It will be a brief one this evening.

The very fact that you’ve arrived at this website indicates that either you have an interest in historical events or a search engine believes you do.  But regardless of the exact reason, I’ve (to this point) written nothing about events in the 21st century, so something historical drove you here, willingly or no.

Since you’re here, I’m going to assume you know a little something about Jesse Owens, the famed African-American sprinter who set the 1936 Olympic Games on its head.  If you want a little more background, I put together a little piece years ago that will flesh out some of the story.

The story of James Cleveland Owens – the name “Jesse” originated from the heavily accented way in which he pronounced the initials “J. C.” – is remarkable both as an athletic story and as a “social conciousness” story.  The 1936 Olympics were, as you might know, held in Berlin, Germany.  Hitler’s National Socialist party was incredibly racist, believing its own German people were ethnically superior.  Others, particularly Jews and Africans, were seen as second class or even sub-human.
■ ■ ■ ■ ■
| Task list |
1. Answer these questions from the Jesse Owens post:
(a) What was the sprinter's full given name?
(b) In which city were the 1936 Olympics held?
(c) According to the writer, the site has so far covered nothing about events in which century?
2. List each group of people named in the Jesse Owens post's sentences about the beliefs of Hitler's National Socialist party.
3. Set down a passage from the Jesse Owens post word for word: begin at the words "The very fact" and stop after "of the story.".
Please rely on the Jesse Owens post alone for every answer, not on the listing.

| Stored records |
■ ■ ■ ■ ■
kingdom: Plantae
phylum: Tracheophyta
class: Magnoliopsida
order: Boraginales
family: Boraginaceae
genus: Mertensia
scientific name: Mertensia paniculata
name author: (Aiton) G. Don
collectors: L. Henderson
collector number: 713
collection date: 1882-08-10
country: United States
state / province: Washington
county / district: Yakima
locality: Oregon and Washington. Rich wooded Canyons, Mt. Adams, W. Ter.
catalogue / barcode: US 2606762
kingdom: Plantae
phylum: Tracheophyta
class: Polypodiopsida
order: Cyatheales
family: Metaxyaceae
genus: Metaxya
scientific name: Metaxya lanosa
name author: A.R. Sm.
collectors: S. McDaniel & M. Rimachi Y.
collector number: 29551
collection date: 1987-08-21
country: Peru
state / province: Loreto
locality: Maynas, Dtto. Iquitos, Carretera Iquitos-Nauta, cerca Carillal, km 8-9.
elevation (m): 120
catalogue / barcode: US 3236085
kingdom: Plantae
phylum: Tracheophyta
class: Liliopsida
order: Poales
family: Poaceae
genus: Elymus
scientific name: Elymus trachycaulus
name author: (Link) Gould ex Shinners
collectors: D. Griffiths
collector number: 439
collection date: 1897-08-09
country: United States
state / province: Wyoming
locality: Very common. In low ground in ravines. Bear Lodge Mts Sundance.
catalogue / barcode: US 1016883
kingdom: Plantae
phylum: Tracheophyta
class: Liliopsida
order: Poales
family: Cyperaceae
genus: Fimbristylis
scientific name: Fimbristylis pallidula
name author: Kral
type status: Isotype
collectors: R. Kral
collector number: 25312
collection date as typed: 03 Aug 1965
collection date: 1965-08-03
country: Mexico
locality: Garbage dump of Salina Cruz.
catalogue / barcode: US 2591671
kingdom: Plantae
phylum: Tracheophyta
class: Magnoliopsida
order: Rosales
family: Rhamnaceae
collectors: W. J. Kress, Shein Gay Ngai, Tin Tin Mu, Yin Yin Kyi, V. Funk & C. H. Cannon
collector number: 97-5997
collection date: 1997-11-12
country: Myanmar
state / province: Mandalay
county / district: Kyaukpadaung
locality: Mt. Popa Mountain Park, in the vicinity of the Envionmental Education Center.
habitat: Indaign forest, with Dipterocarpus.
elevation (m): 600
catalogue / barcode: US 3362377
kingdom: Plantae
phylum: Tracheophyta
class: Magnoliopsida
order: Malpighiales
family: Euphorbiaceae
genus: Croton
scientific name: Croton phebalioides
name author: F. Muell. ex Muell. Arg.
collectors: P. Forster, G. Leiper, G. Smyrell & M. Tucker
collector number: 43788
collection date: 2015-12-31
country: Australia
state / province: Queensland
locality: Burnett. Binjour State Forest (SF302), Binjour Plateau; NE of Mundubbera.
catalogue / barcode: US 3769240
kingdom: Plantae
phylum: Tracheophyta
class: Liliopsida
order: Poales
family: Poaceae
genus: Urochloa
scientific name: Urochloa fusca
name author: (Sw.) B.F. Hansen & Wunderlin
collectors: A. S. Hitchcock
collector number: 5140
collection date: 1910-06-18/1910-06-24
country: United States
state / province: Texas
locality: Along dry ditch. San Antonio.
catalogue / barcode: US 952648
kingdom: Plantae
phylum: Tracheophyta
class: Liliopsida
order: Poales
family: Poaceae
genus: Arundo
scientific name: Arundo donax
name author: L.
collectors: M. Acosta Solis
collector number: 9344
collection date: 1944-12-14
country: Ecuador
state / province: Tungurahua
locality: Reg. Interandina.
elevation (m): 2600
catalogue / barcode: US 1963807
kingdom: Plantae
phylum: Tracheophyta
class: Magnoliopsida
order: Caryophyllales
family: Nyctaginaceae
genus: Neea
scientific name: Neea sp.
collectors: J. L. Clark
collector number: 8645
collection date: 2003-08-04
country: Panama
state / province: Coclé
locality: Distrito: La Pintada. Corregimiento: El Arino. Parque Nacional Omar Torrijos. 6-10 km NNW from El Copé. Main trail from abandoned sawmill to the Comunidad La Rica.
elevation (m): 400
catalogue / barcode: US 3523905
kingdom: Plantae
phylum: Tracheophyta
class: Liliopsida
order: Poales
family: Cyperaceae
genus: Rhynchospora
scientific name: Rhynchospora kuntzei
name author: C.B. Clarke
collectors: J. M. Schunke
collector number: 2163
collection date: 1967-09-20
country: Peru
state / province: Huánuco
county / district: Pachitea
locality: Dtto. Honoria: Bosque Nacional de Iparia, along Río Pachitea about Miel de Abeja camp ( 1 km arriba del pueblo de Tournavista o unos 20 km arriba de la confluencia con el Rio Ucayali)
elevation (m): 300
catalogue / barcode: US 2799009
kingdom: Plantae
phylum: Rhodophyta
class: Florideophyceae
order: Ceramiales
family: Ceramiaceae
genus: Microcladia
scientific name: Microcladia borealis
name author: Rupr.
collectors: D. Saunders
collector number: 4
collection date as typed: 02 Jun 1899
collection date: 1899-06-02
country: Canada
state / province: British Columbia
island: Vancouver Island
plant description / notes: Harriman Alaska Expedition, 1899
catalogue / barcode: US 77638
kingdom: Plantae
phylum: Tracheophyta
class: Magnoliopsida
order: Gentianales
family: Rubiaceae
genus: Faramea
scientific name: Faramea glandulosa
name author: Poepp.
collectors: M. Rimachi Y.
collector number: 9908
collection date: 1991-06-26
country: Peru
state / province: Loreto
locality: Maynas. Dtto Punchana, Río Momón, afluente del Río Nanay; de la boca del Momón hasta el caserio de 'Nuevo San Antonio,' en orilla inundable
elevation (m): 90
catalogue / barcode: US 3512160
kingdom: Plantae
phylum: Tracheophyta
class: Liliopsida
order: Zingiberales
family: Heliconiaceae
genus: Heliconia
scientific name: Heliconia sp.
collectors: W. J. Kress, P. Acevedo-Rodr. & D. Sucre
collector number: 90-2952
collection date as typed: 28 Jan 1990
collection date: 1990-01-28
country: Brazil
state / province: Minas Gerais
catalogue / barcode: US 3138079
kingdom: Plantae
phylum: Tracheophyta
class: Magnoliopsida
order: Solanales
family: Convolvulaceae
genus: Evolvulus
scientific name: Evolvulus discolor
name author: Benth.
■ ■ ■ ■ ■
| Task results |
1.
(a) James Cleveland Owens
(b) Berlin, Germany
(c) The 21st century

2. German people, Jews, Africans

3.
The very fact that you’ve arrived at this website indicates that either you have an interest in historical events or a search engine believes you do.  But regardless of the exact reason, I’ve (to this point) written nothing about events in the 21st century, so something historical drove you here, willingly or no.

Since you’re here, I’m going to assume you know a little something about Jesse Owens, the famed African-American sprinter who set the 1936 Olympic Games on its head.  If you want a little more background, I put together a little piece years ago that will flesh out some of the story.